- North American PlayStation 2 box art featuring Oscar De La Hoya (left) and Shane Mosley (right)
- Developer: Black Ops Entertainment
- Publisher: EA Sports
- Series: Knockout Kings
- Platforms: PlayStation, PlayStation 2
- Release: PlayStationNA: October 31, 2000; EU: November 23, 2000; PlayStation 2NA: February 7, 2001; EU: March 9, 2001;
- Genre: Boxing
- Modes: Single-player, multiplayer

= Knockout Kings 2001 =

EA Sports video game

Knockout Kings 2001 (known as Box Champions 2001 in Germany for the PS1) is a boxing video game developed by EA Sports. The third installment in the Knockout Kings series, the game was released for PlayStation in 2000, and later for PlayStation 2 in 2001. Oscar De La Hoya and Shane Mosley appear on the North American cover, while the European cover features Lennox Lewis.

==Gameplay==
Knockout Kings 2001 features a roster of 40 boxers, increased from the 25 featured in Knockout Kings 2000. Alongside retired boxers like Muhammad Ali and Sugar Ray Leonard, the game also featured contemporary boxers like Lennox Lewis and Shane Mosley. It is the only game in the series to feature female boxers, which included Mia St. John, Christy Martin, Lucia Rijker, and Regina Halmich.
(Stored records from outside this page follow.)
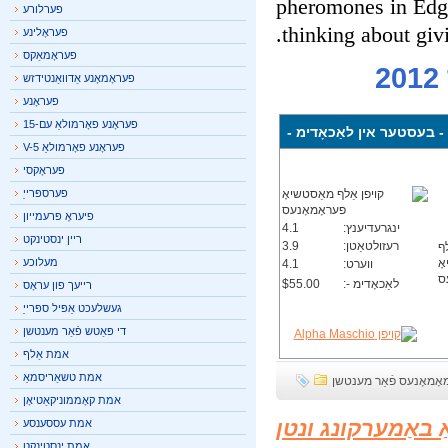
pheromones in Edg
פערלורע
thinking about giv
פעראָלינע
פעראָמאַקס
פעראָמאָנע אַדוואַנטידזש
פעראָנע
פעראָנע פאָרמולאַ עם-15
בעסטער אין לאַכאָדימ -
פעראָנע פאָרמולאַ V-5
פעראָקסי
פערספּרייַ
פיעראָ פּרעמייון
ינגרעדיענץ:
4.1
ריין ינסטינקט
רעזולטאַטן:
3.9
מעלוכע
ווערט:
4.1
לאַכאָדימ -:
$55.00
רייעך פון עראָס
געשלעכט אַפּיל ספּרייַ
די פּאַטש פֿאַר מענטשן
אמת אַלף
אמת טשאַריסמאַ
מאָנעס פֿאַר מענטשן
אמת קאָממוניקאַטיאָן
ַ באַמערקונג ונטן
אמת עססענסע
אמת ינסטינקט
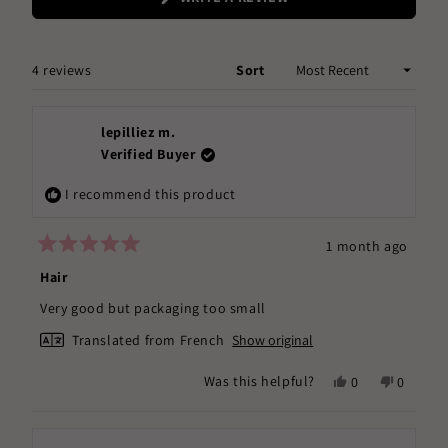
IN
A
NEW
WINDOW)
Loading...
4 reviews
Sort
lepilliez m.
Verified Buyer
I recommend this product
1 month ago
Rated
5
Hair
out
of
Very good but packaging too small
5
stars
Translated from French
Show original
Yes,
No,
Was this helpful?
0
0
this
people
this
people
review
voted
review
voted
from
yes
from
no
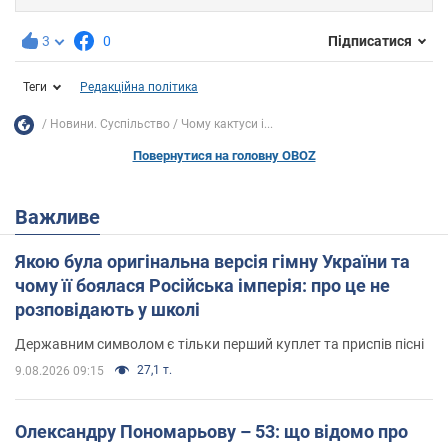
3
0
Підписатися
Теги
Редакційна політика
Новини. Суспільство
Чому кактуси і...
Повернутися на головну OBOZ
Важливе
Якою була оригінальна версія гімну України та
чому її боялася Російська імперія: про це не
розповідають у школі
Державним символом є тільки перший куплет та приспів пісні
27,1 т.
9.08.2026 09:15
Олександру Пономарьову – 53: що відомо про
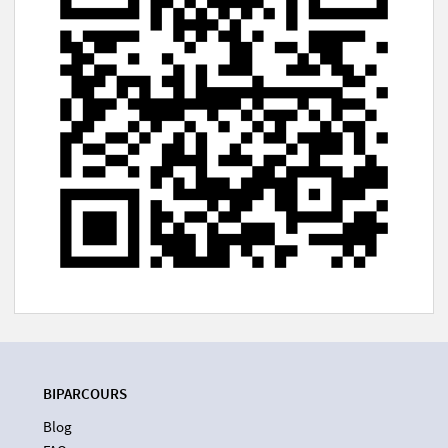
BIPARCOURS
Blog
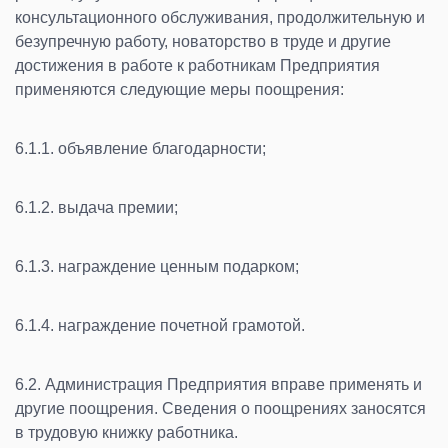
консультационного обслуживания, продолжительную и
безупречную работу, новаторство в труде и другие
достижения в работе к работникам Предприятия
применяются следующие меры поощрения:
6.1.1. объявление благодарности;
6.1.2. выдача премии;
6.1.3. награждение ценным подарком;
6.1.4. награждение почетной грамотой.
6.2. Администрация Предприятия вправе применять и
другие поощрения. Сведения о поощрениях заносятся
в трудовую книжку работника.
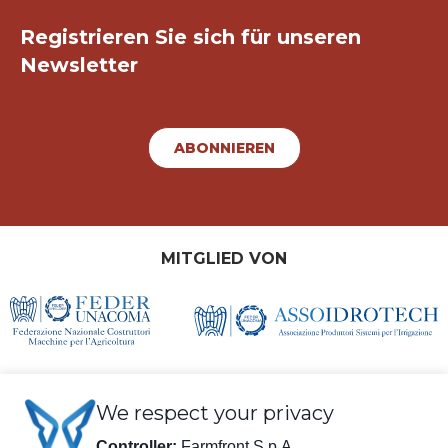
Bleiben wir in Kontakt!
Registrieren Sie sich für unseren
Newsletter
ABONNIEREN
MITGLIED VON
We respect your privacy
Controller:
Farmfront S.p.A.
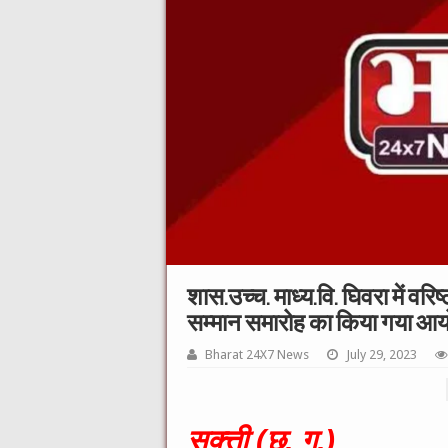
शास.उच्च. माध्य.वि. घिवरा में वरिष
सम्मान समारोह का किया गया आ
Bharat 24X7 News
July 29, 2023
सक्त्ती (छ. ग.)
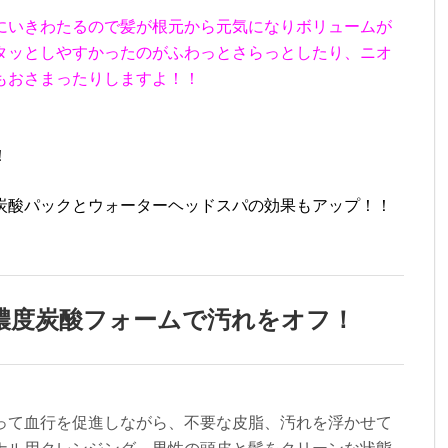
にいきわたるので髪が根元から元気になりボリュームが
タッとしやすかったのがふわっとさらっとしたり、ニオ
もおさまったりしますよ！！
！
炭酸パックとウォーターヘッドスパの効果もアップ！！
濃度炭酸フォームで汚れをオフ！
って血行を促進しながら、不要な皮脂、汚れを浮かせて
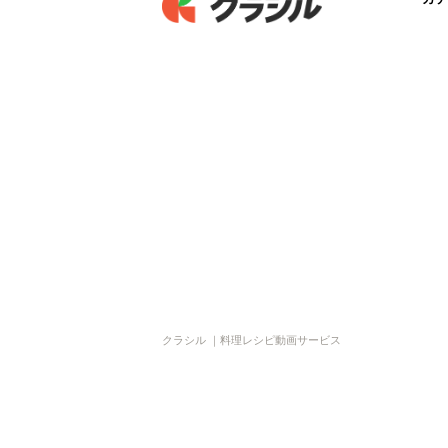
クラシル ｜料理レシピ動画サービス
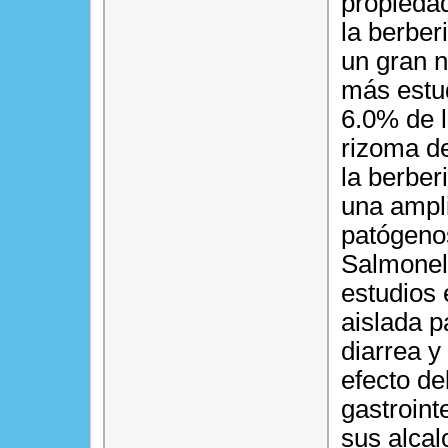
propiedad
la berber
un gran n
más estud
6.0% de l
rizoma del
la berber
una ampl
patógenos
Salmonell
estudios
aislada p
diarrea y
efecto de
gastroint
sus alcal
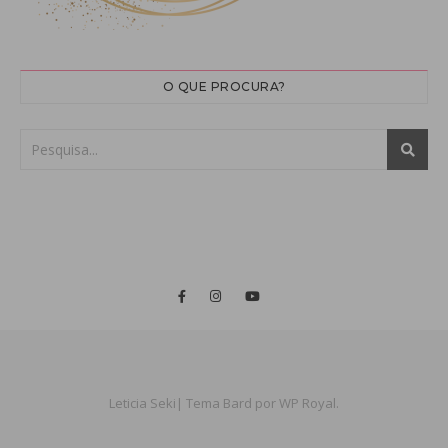
O QUE PROCURA?
Leticia Seki|
Tema Bard por
WP Royal
.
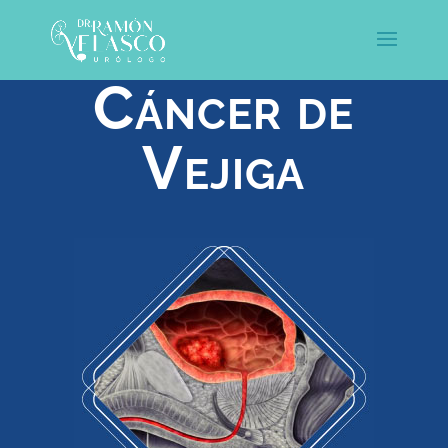
Cáncer de
Vejiga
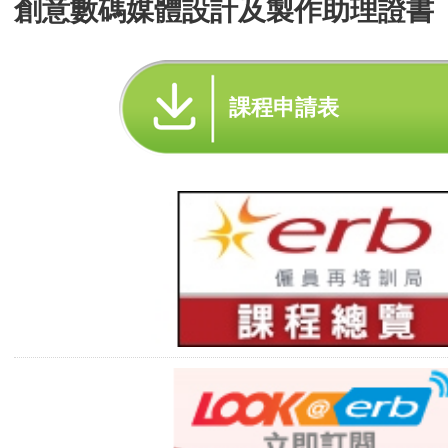
創意數碼媒體設計及製作助理證書
課程申請表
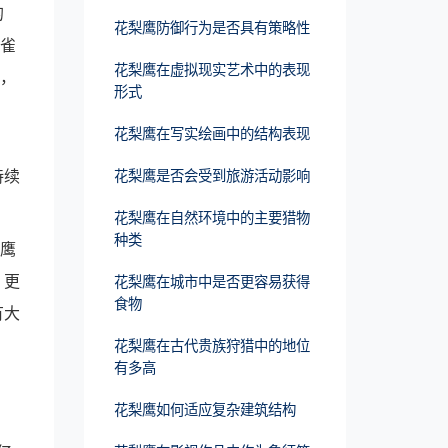
的
花梨鹰防御行为是否具有策略性
麻雀
花梨鹰在虚拟现实艺术中的表现
秀，
形式
花梨鹰在写实绘画中的结构表现
持续
花梨鹰是否会受到旅游活动影响
花梨鹰在自然环境中的主要猎物
种类
梨鹰
。更
花梨鹰在城市中是否更容易获得
食物
有大
花梨鹰在古代贵族狩猎中的地位
有多高
花梨鹰如何适应复杂建筑结构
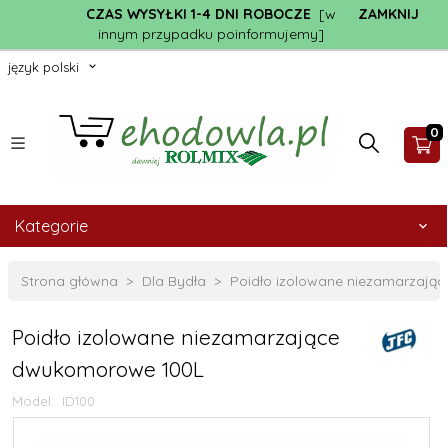
CZAS WYSYŁKI 1-4 DNI ROBOCZE
[w
ZAMKNIJ
innym przypadku poinformujemy]
język polski
0
Kategorie
Strona główna
Dla Bydła
Poidło izolowane niezamarzaj
Poidło izolowane niezamarzające
dwukomorowe 100L
Model:
ID100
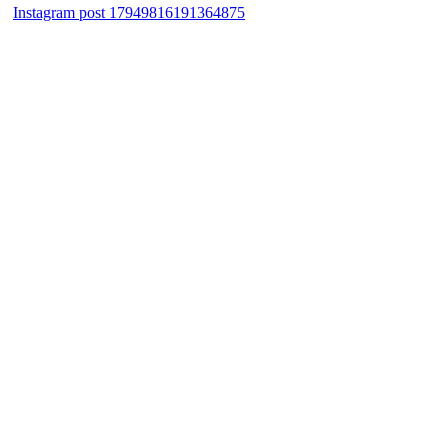
Instagram post 17949816191364875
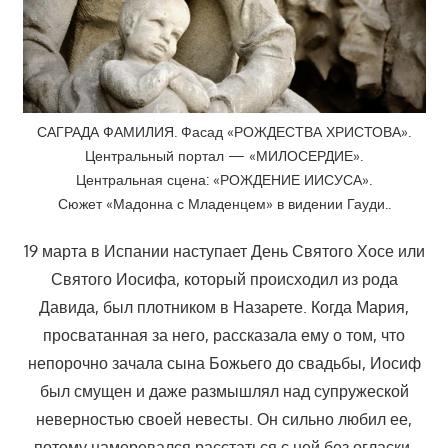
САГРАДА ФАМИЛИЯ. Фасад «РОЖДЕСТВА ХРИСТОВА».
Центральный портал — «МИЛОСЕРДИЕ».
Центральная сцена: «РОЖДЕНИЕ ИИСУСА».
Сюжет «Мадонна с Младенцем» в видении Гауди..
19 марта в Испании наступает День Святого Хосе или
Святого Иосифа, который происходил из рода
Давида, был плотником в Назарете. Когда Мария,
просватанная за него, рассказала ему о том, что
непорочно зачала сына Божьего до свадьбы, Иосиф
был смущен и даже размышлял над супружеской
неверностью своей невесты. Он сильно любил ее,
потому намеревался расстаться с ней без огласки,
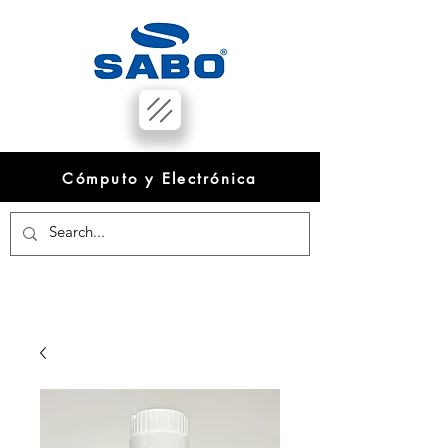
Cómputo y Electrónica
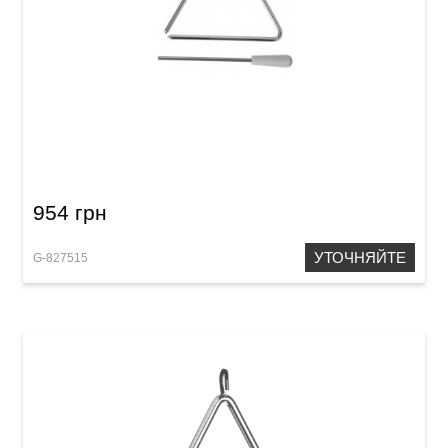
Треугольник GEWA 6"
954 грн
УТОЧНЯЙТЕ
G-827515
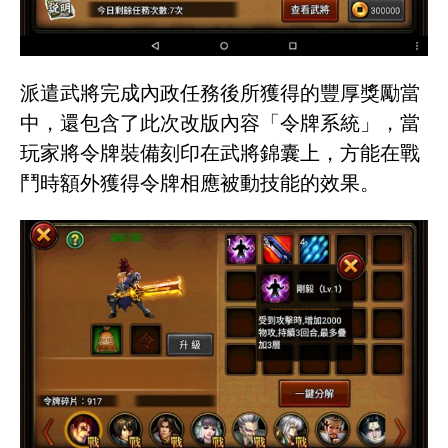
派遣武將完成內政任務後所獲得的豐厚獎勵當
中，還包含了此次改版內容「令牌系統」，當
玩家將令牌裝備刻印在武將錦囊上，方能在戰
鬥時額外獲得令牌相應被動技能的效果。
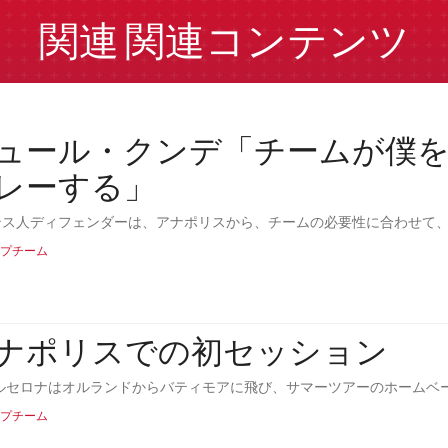
関連
関連コンテンツ
ュール・クンデ「チームが僕
レーする」
ンス人ディフェンダーは、アナポリスから、チームの必要性に合わせて
プチーム
ナポリスでの初セッション
 バルセロナはオルランドからバティモアに飛び、サマーツアーのホーム
プチーム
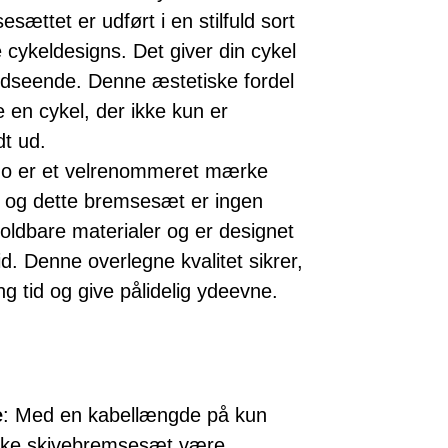
esættet er udført i en stilfuld sort
te cykeldesigns. Det giver din cykel
 udseende. Denne æstetiske fordel
e en cykel, der ikke kun er
dt ud.
no er et velrenommeret mærke
, og dette bremsesæt er ingen
holdbare materialer og er designet
id. Denne overlegne kvalitet sikrer,
ng tid og give pålidelig ydeevne.
e
: Med en kabellængde på kun
ske skivebremsesæt være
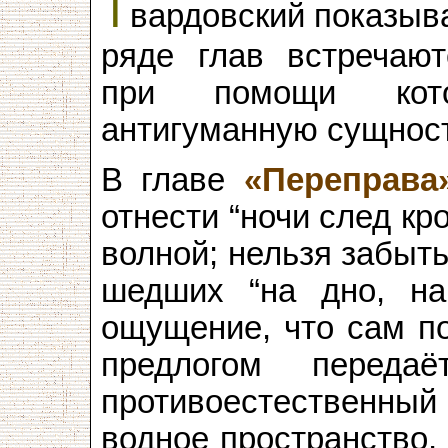
Т
вардовский показыв
ряде глав встречают
при помощи кото
антигуманную сущнос
В главе
«Переправа
отнести “ночи след к
волной; нельзя забыть
шедших “на дно, на
ощущение, что сам по
предлогом переда
противоестественный
водное пространство,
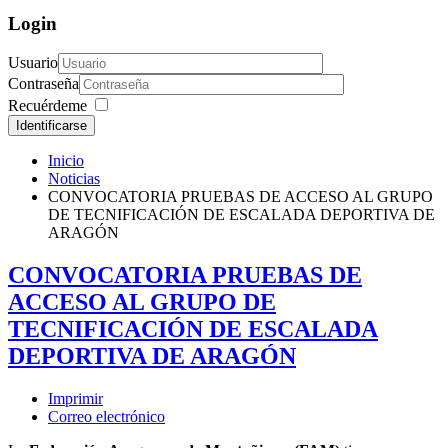
Login
Usuario
Contraseña
Recuérdeme
Identificarse
Inicio
Noticias
CONVOCATORIA PRUEBAS DE ACCESO AL GRUPO
DE TECNIFICACIÓN DE ESCALADA DEPORTIVA DE
ARAGÓN
CONVOCATORIA PRUEBAS DE
ACCESO AL GRUPO DE
TECNIFICACIÓN DE ESCALADA
DEPORTIVA DE ARAGÓN
Imprimir
Correo electrónico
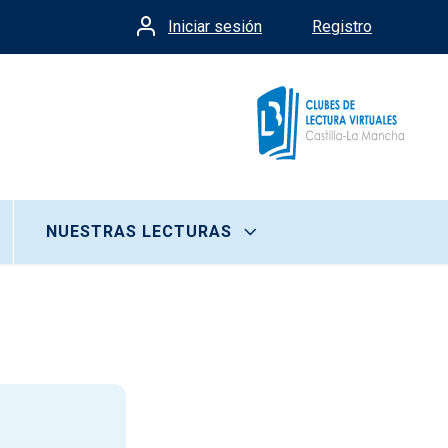
Iniciar sesión
Registro
Menú de cuenta de usua
NUESTRAS LECTURAS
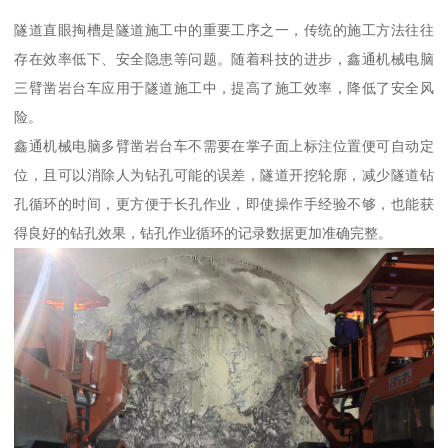
隧道直眼掏槽是隧道施工中的重要工序之一，传统的施工方法往往
存在效率低下、安全隐患等问题。随着科技的进步，鑫通机械电脑
三臂凿岩台车应用于隧道施工中，提高了施工效率，降低了安全风
险。
鑫通机械电脑多臂凿岩台车不需要在掌子面上标注位置便可自动定
位，且可以消除人为钻孔可能的误差，隧道开挖轮廓，减少隧道钻
孔循环的时间，更方便于长孔作业，即使操作手经验不够，也能获
得良好的钻孔效果，钻孔作业循环的记录数据更加准确完整。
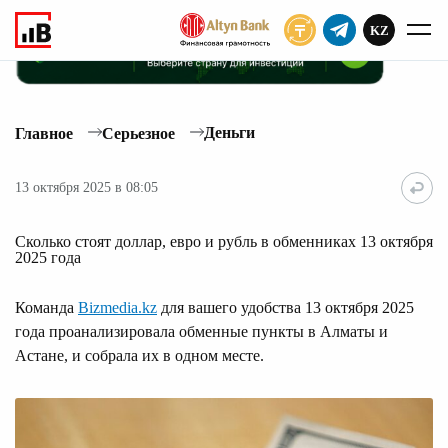
KZ
ПОДПИСАТЬ
Деньги
Главное
Серьезное
13 октября 2025 в 08:05
Сколько стоят доллар, евро и рубль в обменниках 13 октября
2025 года
Команда
Bizmedia.kz
для вашего удобства 13 октября 2025
года проанализировала обменные пункты в Алматы и
Астане, и собрала их в одном месте.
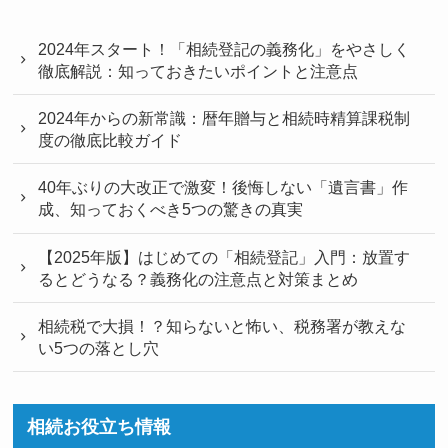
2024年スタート！「相続登記の義務化」をやさしく
徹底解説：知っておきたいポイントと注意点
2024年からの新常識：暦年贈与と相続時精算課税制
度の徹底比較ガイド
40年ぶりの大改正で激変！後悔しない「遺言書」作
成、知っておくべき5つの驚きの真実
【2025年版】はじめての「相続登記」入門：放置す
るとどうなる？義務化の注意点と対策まとめ
相続税で大損！？知らないと怖い、税務署が教えな
い5つの落とし穴
相続お役立ち情報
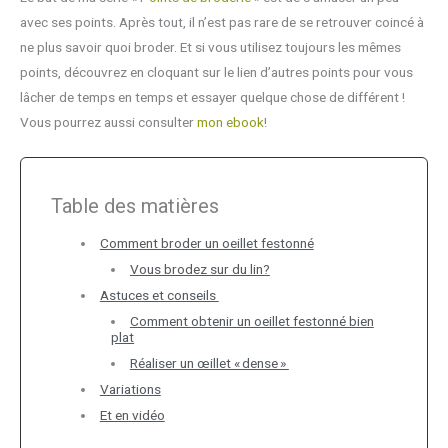
avec ses points. Après tout, il n’est pas rare de se retrouver coincé à
ne plus savoir quoi broder. Et si vous utilisez toujours les mêmes
points, découvrez en cloquant sur le lien d’autres points pour vous
lâcher de temps en temps et essayer quelque chose de différent !
Vous pourrez aussi consulter
mon ebook
!
Table des matières
Comment broder un oeillet festonné
Vous brodez sur du lin?
Astuces et conseils
Comment obtenir un oeillet festonné bien
plat
Réaliser un œillet « dense »
Variations
Et en vidéo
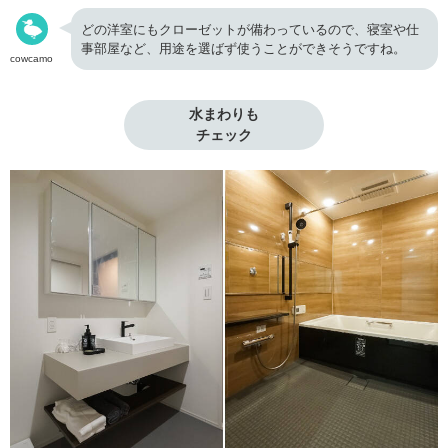
どの洋室にもクローゼットが備わっているので、寝室や仕
事部屋など、用途を選ばず使うことができそうですね。
cowcamo
水まわりも

チェック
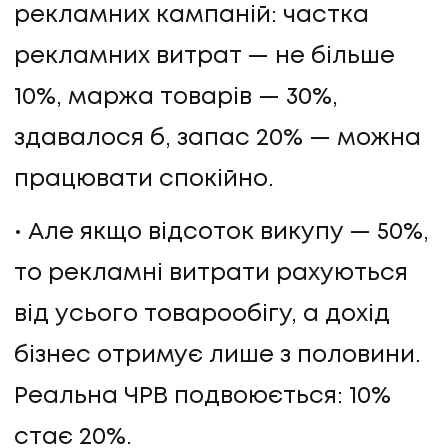
рекламних кампаній: частка
рекламних витрат — не більше
10%, маржа товарів — 30%,
здавалося б, запас 20% — можна
працювати спокійно.
Але якщо відсоток викупу — 50%,
то рекламні витрати рахуються
від усього товарообігу, а дохід
бізнес отримує лише з половини.
Реальна ЧРВ подвоюється: 10%
стає 20%.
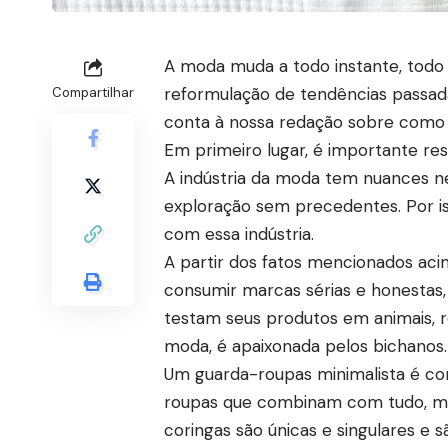
A moda muda a todo instante, todo
reformulação de tendências passadas
Compartilhar
conta à nossa redação sobre como 
Em primeiro lugar, é importante re
A indústria da moda tem nuances n
exploração sem precedentes. Por is
com essa indústria.
A partir dos fatos mencionados aci
consumir marcas sérias e honestas,
testam seus produtos em animais, r
moda, é apaixonada pelos bichanos.
Um guarda-roupas minimalista é co
roupas que combinam com tudo, mas,
coringas são únicas e singulares e 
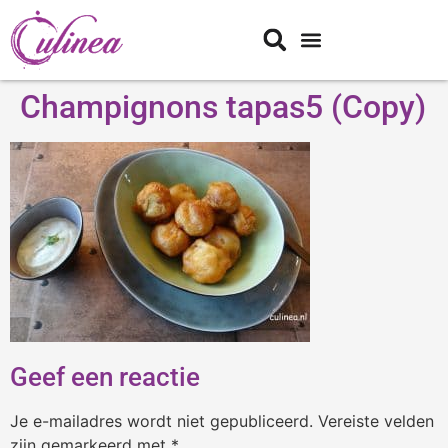
Champignons tapas5 (Copy)
Geef een reactie
Je e-mailadres wordt niet gepubliceerd.
Vereiste velden
zijn gemarkeerd met
*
Commentary during in-game matches was provided by Al Bernstein, Max Kellerman and Teddy Atlas, while Mills Lane and Richard Steele were featured as the referees. Jimmy Lennon Jr. was featured as the ring announcer. In the European version, the commentary was instead provided by Harry Carpenter, Barry McGuigan and Ian Darke.

The ability for the player to create their own character was retained from the previous game. Alongside standard moves such as jabs, uppercuts, and roundhouse punches, the player can also perform "dirty" moves against opponents including low punches, elbows and head butts.

==Reception==

The game received "favorable" reviews according to the review aggregation website Metacritic. John Gaudiosi of NextGens January 2001 issue said that while the PlayStation version was "a good boxing game, it's still not as good as it could be. Also, if you played KK2000, you won't find much of a difference." Three issues later, Rob Smolka said of the PS2 version, "Honoring the strategy of boxing as much as the ferocity, this should enthrall fans of the sport." In Japan, where the latter console version was ported and published by Electronic Arts Victor on May 24, 2001, Famitsu gave it a score of 30 out of 40.

Air Hendrix of GamePros December 2000 issue said of the PlayStation version, "The Knockout Kings series has lived up to its name as the PlayStation's boxing champ for a couple of years now, and this 2001 edition only continues that reign. With sharp new features, graphics, and controls, Knockout Kings 2001 owns the PlayStation boxing ring." (Note: GamePro gave the PlayStation version 4.5/5 for graphics, 3.5/5 for sound, and two 5/5 scores for control and fun factor.) Four issues later, he said, "If you're a boxing fan with a PS2, Knockout Kings won't move mountains for you, but it's still the PS2's best boxing game and [it] will provide plenty of thrills. If you've already conquered the PlayStation version, however, steer clear – this game is too similar to be worth its ticket price." (Note: GamePro gave the PlayStation 2 version 3.5/5 for graphics, 3/5 for sound, 4.5/5 for control, and 4/5 for fun factor.)

Aggregate score
| Aggregator | Score |  |
| PS | PS2 |
| Metacritic | 84/100 | 81/100 |

Review scores
| Publication | Score |  |
| PS | PS2 |
| CNET Gamecenter | 7/10 | N/A |
| Electronic Gaming Monthly | 7/10 | 7.33/10 |
| EP Daily | 8.5/10 | 8/10 |
| Famitsu | N/A | 30/40 |
| Game Informer | 7.5/10 | 9/10 |
| GameSpot | 8.9/10 | 4.8/10 |
| GameSpy | N/A | 85% |
| IGN | 8.2/10 | 8.6/10 |
| Next Generation | 3/5 | 4/5 |
| Official U.S. PlayStation Magazine | 4/5 | 4/5 |
| X-Play | N/A | 4/5 |
| BBC Sport | 73% | N/A |

==Lawsuit==
In March 2004, Alexis Argüello filed a lawsuit against Electronic Arts, Nintendo, and Sony regarding his appearance in both Knockout Kings 2000 and Knockout Kings 2001. He alleged that his likeness and identity were put into the games without his permission.